BUJUMBURA March 7th (ABP) – Burundi “is not yet officially notified” of a demotion decision to the National Independent Commission on Human Rights (CNIDH) from “status A to status B”, it was said on Monday during a press briefing by Mr. Jean-Baptiste Baribonekeza, chairman of the Burundian commission, in response to recent comments by some local media, reporting such a demotion. Mr. Baribonekeza wanted to take stock of the current status of the Burundian CNIDH at the level of the Global Alliance of National Human Rights Institutions (GANHRIs) which is a coordinating body of National Human Rights Institutions (NHRIs) whose executive secretary office is based in Geneva (Switzerland).
The Burundian CNIDH was created in November 2011 and was raised, one year later (November 2012), to status A in accordance with the “Paris Principles” adopted in 2007 in the French capital on the minimum standards required by NHRIs to be considered as “credible and effective” in the protection of human rights. To date, out of 121 NHRIs identified on the planet, in accordance with the Paris Principles and according to evaluation criteria established by GANHRIs composed of 78 NHRIs classified as A status for having “completely” satisfied the commitments regarding the Paris Principles, of 33 classified as B status to be “partially” satisfied and 10 classified as C status for “not having made any commitment” in this area.
Regarding the current status of the Burundian CNIDH at the GANHRI level, Mr. Baribonekeza first emphasized that Burundi is only aware of a process of demotion from status A to status B, which has been underway two years ago.
“The CNIDH is therefore faced with a process that is going through stages because, at the last session of the GANHRI Accreditation Sub-Committee in November 2017 in Geneva, its members had recommended that the Burundian CNIDH be demoted from status A to status B. However, the recommendation must be ratified by the GANHRI office to be notified to Burundi in due form, “he said.
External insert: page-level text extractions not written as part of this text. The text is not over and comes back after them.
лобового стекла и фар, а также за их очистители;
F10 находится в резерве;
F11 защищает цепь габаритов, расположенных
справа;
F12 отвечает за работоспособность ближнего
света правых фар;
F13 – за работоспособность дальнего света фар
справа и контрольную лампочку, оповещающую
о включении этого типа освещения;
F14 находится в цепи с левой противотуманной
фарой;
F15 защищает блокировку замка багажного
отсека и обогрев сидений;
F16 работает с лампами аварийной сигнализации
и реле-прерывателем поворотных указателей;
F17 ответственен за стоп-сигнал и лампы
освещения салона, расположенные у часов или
The ratification of this recommendation by the GANHRI office, he added, will have to take into account the “recourse already introduced” by the Burundian CNIDH against this process of degradation, on the basis of the “objective elements” at its disposal. Thus, Mr. Baribonekeza regretted that so far, the arguments raised by the Burundian CNIDH to deny this degradation process “were not sufficiently considered” by the sub-committee of accreditation dating from last November.
Referring to the elements contained in the Burundian CNIDH recourse argument already submitted to this Subcommittee, Mr. Baribonekeza spoke of an unfounded demotion recommendation “based on false allegations, statements and information from second hand “relayed by some international organizations. He even pointed to the International Federation of Human Rights (FIDH) and some Burundian civil society organizations already dissolved by the Burundian government and whose chairpersons have fled abroad following the Burundian election crisis of 2015.
Mr. Baribonekeza accused by name the Burundian Association for the Protection of Human Rights and Prisoners (APRODH), the Christian Alliance for the Abolition of Torture (ACAT), the Forum for Concord and Development ( FOCODE) and the Forum for the building of Civil Society (FORSC) to be behind the dissemination of “false” information on the Burundian CNIDH, with a view to the accreditation of the thesis that the latter “would not be independent in its actions and gestures “for the protection of human rights in Burundi.
Asked when is awaiting the final decision to demote the Burundian CNIDH from status A to status B, Mr. Baribonekeza indicated that the relating sentence is expected during this month of March and that in the event of validation of the demotion, the management of the CNIDH will immediately issue an appeal for rejection.